- _Items from a data source_:
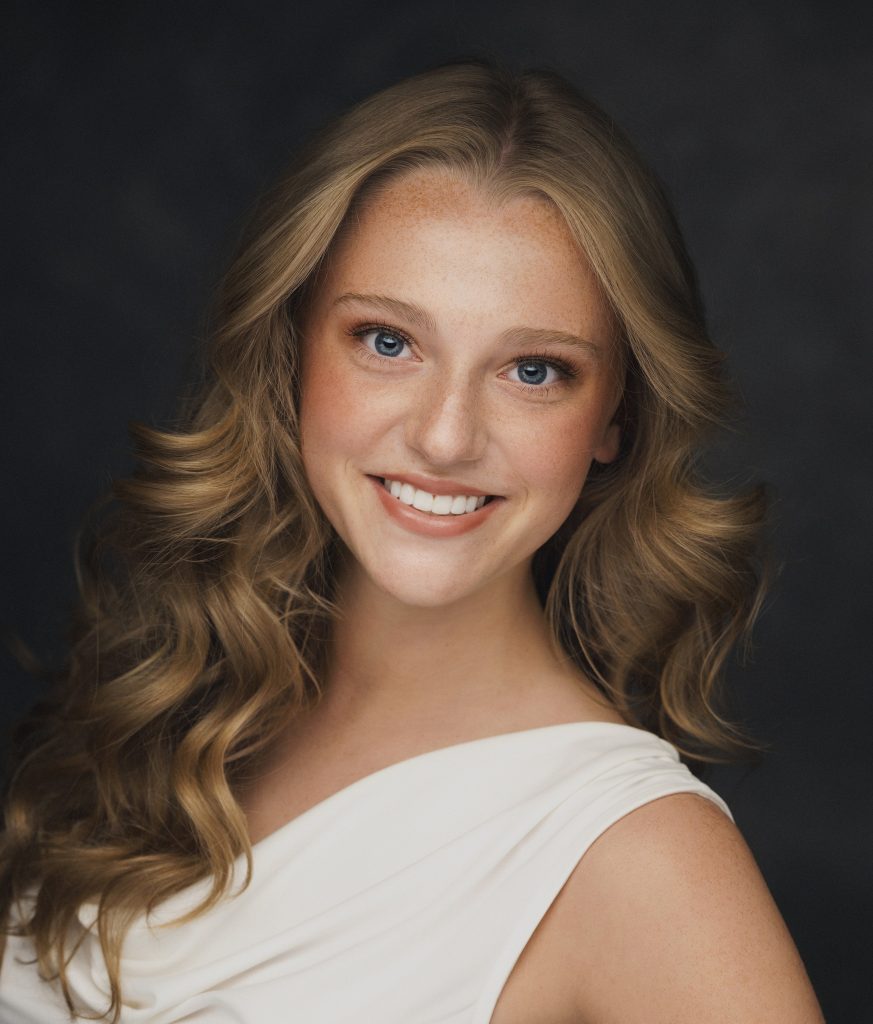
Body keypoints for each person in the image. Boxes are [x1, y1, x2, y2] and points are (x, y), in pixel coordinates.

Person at [0, 57, 824, 1023]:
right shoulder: (174, 701)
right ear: (292, 349)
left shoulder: (639, 858)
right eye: (388, 342)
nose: (444, 437)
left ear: (615, 415)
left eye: (532, 369)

- _What you have to do_: Skipping the pictures, transcribe each line above exactly as it appears.

- _Solution for this exercise_:
Body keypoints for each person in the image. Boxes are [x1, y1, x2, y2] and points are (x, y), in pixel coordinates.

Person at [0, 57, 824, 1023]:
right shoulder: (174, 701)
right ear: (292, 349)
left shoulder: (639, 858)
right eye: (388, 342)
nose: (444, 437)
left ear: (615, 415)
left eye: (532, 369)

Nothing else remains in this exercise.